WAKE FOREST, N.C. (BP) — The vital role of a father and mother (grandparents included) in conveying a missional life for their children cannot be too strongly emphasized.
Most children look up to, admire and follow in their parents’ footsteps. What you value they will value. What you have a passion for they will have a passion for.
What can we do to embed the Great Commission into the DNA of our children that they may have a lifelong passion for that which is the passion of King Jesus?
Some suggestions:
1) Be incarnational in your parenting (2 Corinthians 8:9; Philippians 2:5-11).
Pioneer missionary David Livingston said, “This generation can only reach this generation. But will we raise our children to effectively impact their generation for Jesus Christ?”
The incarnation was a manifestation of God’s redemptive love for His world. Our incarnational love for our children models God’s love and communicates our love for them. To know and love them well, we have to be with them, working hard to see life as they see life. We have to invade their world like Jesus invaded ours.
2) Love well your mate (Ephesians 5:25; Titus 2:4).
Another pioneer missionary, Adoniram Judson, wrote in a letter to his wife Ann, “If such exquisite delights as we have enjoyed … with one another [are] allowed to sinful creatures on earth, what must the joys of heaven be?” (Marvin J. Newell, ed., “Expect Great Things: Mission Quotes That Inform and Inspire, p. 92).
Children should learn about God’s love for the nations by the way they see their parents love one another. They should see the Gospel and the atoning work of Christ put on glorious display in an Ephesians 5 kind of way.
3) Spend time with your children (Deuteronomy 6:7-9).
The parents of Hudson Taylor believed, “At no [other] time is there greater capacity for devotion, or more pure, uncalculating ambition in the service of God” (quoted in “The Mission-Minded Child” by Ann Dunagan, preface).
Apparently Hudson Taylor’s parents took the time early in his life to instill such devotion in Hudson. At the tender age of 5, Hudson declared, “When I am a man, I mean to be a missionary to China” (Dunagan, Mission-Minded Child, preface). And, we all know the rest of the story!
Fathers, what kind of projection of the heavenly Father are you giving to your children through the time you invest in them?
4) Learn to listen to your children (James 1:19).
Ann Dunagan rightly notes, “Often an adult may ask a child, ‘What do you want to be when you grow up?’ But as mission-minded parents and teachers, our typical question could have the potential of directing a child toward total obedience to God and complete surrender to His purposes. We should say, ‘Oh, I wonder what exciting plans God has prepared for your life? When you grow up, will you do whatever God wants you to do?'” (Mission-Minded Child, p. 1).
Hearing your children’s heart on this level may happen in regular, normal and casual conversations, but there should be nothing casual about your listening. You need to zoom in: eye to eye, ear to ear, heart to heart.
5) Read missionary biographies to your children (Hebrews 11).

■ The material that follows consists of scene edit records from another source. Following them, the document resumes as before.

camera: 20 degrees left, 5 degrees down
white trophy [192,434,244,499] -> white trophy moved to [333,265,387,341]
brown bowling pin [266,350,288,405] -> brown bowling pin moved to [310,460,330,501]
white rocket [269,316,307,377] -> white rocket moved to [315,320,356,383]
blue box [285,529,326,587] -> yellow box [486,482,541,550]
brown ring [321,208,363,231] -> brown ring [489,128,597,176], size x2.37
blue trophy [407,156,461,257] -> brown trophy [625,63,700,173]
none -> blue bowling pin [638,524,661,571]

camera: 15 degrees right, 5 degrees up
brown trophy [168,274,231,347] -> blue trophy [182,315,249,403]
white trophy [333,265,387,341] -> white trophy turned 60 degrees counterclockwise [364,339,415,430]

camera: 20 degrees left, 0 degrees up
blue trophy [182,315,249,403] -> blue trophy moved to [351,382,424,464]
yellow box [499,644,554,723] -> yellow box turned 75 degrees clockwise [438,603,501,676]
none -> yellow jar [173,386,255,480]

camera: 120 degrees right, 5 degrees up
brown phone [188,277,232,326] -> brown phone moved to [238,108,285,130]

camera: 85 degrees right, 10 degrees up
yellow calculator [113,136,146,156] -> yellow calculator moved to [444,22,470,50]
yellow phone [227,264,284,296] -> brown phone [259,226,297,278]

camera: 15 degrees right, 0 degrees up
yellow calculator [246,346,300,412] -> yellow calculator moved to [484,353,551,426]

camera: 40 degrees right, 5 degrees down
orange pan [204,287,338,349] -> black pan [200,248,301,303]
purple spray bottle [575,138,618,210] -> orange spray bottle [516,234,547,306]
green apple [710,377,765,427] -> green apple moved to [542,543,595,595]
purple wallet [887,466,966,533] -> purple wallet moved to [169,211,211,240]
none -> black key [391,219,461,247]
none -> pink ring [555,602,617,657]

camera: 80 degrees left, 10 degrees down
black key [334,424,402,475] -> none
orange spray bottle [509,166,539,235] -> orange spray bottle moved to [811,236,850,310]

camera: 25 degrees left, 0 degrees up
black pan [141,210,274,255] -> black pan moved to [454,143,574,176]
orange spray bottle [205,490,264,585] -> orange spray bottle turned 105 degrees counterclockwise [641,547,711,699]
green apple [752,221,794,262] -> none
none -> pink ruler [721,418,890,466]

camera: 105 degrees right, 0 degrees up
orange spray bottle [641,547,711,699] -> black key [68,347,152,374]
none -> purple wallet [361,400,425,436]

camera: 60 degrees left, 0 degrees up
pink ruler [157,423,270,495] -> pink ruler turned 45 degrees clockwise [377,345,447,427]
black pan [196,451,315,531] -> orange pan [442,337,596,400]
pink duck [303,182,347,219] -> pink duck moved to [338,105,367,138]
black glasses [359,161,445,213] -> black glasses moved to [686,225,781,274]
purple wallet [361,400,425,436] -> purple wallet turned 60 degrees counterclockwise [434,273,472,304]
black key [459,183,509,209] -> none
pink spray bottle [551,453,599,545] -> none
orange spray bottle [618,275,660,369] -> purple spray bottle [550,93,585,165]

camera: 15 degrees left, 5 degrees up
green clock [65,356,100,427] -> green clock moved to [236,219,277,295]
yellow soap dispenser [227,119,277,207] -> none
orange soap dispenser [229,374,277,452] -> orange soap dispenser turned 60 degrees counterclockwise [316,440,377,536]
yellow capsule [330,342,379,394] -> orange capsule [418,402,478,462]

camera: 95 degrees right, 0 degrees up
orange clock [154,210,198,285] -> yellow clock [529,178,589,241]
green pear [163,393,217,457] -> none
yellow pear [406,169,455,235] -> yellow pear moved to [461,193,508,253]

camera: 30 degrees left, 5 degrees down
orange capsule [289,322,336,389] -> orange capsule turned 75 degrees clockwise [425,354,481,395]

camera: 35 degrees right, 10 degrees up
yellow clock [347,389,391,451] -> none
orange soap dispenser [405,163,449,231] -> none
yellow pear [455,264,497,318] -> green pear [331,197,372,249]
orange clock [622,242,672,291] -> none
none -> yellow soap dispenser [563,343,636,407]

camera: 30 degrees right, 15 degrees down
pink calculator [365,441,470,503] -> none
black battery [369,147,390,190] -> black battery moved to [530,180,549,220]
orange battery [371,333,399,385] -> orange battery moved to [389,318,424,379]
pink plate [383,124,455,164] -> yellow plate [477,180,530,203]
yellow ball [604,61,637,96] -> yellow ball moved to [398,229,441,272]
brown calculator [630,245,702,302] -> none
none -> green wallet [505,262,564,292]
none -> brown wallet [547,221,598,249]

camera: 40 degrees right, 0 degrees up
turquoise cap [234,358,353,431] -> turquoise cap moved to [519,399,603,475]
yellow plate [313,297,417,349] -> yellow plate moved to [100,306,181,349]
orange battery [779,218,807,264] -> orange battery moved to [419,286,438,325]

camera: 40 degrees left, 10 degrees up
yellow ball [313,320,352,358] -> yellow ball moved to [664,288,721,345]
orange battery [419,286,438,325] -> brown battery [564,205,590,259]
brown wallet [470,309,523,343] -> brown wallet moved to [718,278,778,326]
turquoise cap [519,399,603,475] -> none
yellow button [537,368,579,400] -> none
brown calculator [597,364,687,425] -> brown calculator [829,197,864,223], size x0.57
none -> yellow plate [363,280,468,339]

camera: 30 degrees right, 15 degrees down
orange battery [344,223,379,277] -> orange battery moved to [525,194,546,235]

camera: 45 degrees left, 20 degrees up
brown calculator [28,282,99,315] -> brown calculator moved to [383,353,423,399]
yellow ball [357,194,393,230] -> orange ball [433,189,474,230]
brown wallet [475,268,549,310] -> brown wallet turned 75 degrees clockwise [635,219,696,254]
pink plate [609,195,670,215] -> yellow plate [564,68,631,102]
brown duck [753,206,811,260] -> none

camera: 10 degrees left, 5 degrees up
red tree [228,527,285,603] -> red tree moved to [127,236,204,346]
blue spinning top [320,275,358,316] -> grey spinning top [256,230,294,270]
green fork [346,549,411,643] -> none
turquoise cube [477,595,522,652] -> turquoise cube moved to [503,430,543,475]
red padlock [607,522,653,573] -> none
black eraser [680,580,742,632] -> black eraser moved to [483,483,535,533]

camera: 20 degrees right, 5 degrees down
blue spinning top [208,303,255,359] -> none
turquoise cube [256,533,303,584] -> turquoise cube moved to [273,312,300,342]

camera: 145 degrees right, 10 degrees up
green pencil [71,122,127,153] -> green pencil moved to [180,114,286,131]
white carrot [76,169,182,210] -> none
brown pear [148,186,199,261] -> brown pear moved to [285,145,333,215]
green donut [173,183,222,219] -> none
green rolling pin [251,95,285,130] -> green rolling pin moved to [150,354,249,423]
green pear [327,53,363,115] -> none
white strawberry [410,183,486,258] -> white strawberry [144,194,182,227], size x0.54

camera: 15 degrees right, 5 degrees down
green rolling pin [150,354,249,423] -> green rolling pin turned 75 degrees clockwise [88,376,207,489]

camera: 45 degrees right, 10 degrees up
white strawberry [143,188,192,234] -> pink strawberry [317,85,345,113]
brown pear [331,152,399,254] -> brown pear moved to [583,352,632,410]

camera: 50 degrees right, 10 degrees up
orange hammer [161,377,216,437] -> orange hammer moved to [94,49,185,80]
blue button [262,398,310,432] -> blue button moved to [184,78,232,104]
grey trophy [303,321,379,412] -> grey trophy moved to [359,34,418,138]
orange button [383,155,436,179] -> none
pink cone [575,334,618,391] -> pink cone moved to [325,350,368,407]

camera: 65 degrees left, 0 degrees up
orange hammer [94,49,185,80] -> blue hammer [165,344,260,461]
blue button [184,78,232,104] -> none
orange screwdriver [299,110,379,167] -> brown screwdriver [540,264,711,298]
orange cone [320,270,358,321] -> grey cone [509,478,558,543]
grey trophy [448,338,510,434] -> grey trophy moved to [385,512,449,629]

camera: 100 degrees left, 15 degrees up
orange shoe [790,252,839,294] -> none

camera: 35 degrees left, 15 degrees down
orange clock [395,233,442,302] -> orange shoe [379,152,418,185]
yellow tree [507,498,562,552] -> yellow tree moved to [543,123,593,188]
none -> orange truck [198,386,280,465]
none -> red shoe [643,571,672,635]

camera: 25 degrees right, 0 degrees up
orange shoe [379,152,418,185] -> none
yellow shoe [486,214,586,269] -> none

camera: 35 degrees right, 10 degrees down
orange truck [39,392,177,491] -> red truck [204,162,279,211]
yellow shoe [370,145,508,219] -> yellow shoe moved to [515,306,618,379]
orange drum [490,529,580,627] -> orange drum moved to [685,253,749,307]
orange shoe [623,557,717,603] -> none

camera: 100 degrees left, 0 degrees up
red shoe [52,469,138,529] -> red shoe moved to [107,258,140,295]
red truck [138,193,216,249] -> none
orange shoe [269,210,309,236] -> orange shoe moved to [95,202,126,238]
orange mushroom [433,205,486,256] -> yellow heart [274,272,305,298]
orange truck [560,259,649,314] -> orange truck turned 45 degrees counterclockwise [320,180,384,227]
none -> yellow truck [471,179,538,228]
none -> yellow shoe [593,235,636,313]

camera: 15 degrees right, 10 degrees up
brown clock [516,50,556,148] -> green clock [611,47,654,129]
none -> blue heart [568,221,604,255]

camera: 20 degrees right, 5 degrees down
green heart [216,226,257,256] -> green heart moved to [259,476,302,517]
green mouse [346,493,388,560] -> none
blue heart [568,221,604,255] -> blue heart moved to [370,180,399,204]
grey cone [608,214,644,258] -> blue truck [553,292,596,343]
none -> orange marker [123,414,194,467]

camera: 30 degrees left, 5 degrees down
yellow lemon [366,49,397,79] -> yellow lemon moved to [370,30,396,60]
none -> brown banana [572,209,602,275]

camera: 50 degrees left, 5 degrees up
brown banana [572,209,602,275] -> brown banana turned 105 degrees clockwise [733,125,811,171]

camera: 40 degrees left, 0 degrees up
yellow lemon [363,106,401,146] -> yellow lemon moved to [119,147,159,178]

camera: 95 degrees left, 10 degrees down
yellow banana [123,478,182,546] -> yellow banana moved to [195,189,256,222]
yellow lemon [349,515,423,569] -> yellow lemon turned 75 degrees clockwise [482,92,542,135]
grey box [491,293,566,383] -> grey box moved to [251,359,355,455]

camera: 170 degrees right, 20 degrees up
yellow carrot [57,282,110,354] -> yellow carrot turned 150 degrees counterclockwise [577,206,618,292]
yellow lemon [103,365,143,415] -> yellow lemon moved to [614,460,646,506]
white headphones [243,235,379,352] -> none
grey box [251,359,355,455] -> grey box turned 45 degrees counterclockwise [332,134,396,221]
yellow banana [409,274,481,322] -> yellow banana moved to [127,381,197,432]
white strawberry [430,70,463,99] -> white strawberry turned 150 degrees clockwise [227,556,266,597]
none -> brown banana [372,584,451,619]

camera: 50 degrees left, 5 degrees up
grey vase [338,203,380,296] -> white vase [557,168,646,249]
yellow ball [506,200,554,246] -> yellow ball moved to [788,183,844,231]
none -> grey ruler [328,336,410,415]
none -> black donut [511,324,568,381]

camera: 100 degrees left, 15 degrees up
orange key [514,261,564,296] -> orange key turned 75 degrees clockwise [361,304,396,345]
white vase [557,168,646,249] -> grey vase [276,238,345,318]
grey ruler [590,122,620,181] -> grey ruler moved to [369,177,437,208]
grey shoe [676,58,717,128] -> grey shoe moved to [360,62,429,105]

There is power and inspiration in story. One of my sons named his son Judson after Adoniram Judson. Another named his son Micah Elliot, honoring the late missionary martyr Jim Elliot. Let your children draw inspiration from the heroes of the faith.
6) Expose your children to missionaries by having them in your home, sharing a meal with them, listening to their stories.
John Stam, missionary martyr in China, had parents who ran Star of Hope Mission in Paterson, N.J., while his wife Betty, also martyred, was born into a missionary family. Her four siblings all became missionaries. “All five of us children,” Betty once wrote, “expected … to return to China as missionaries. Our parents never urged it, but it seemed the natural and right thing to do” (Mrs. Howard Taylor, “To Die Is Gain: The Triumph of John and Betty Stam,” p. 26).
Their story could be multiplied a thousand times over. Our lives are impacted by the people we get to know and grow to admire.
7) Model missional living as a life priority before your children (Matthew 28:18-20).
David Shibley, founder of Global Advance, well says, “God is not calling us to win the world and, in the process, lose our families. But I have known those who so enshrined family life and were so protective of ‘quality time’ that the children never saw in their parents the kind of consuming love that made their parents’ faith attractive to them. Some have lost their children, not because they weren’t at their soccer games or didn’t take family vacations, but because they never transmitted a loyalty to Jesus that went deep enough to interrupt personal preferences” (Newell, Expect Great Things, p. 91).
Concluding questions to consider:
— Are you a member of a Great Commission church?
— How often do you participate in national and international missions experiences?
— Do you pray that your children and grandchildren become overseas missionaries?
— Do you personally give sacrificially to missions? Do you share this information with your children?
— Do you have a Great Commission ministry in your will and estate planning so that you will continue to play a vital role in reaching the nations after you are dead and gone?
The Great Commission is not an option to consider. It is a command to obey. Let our obedience begin but not end with those closest and dearest to us. Let it begin in our homes.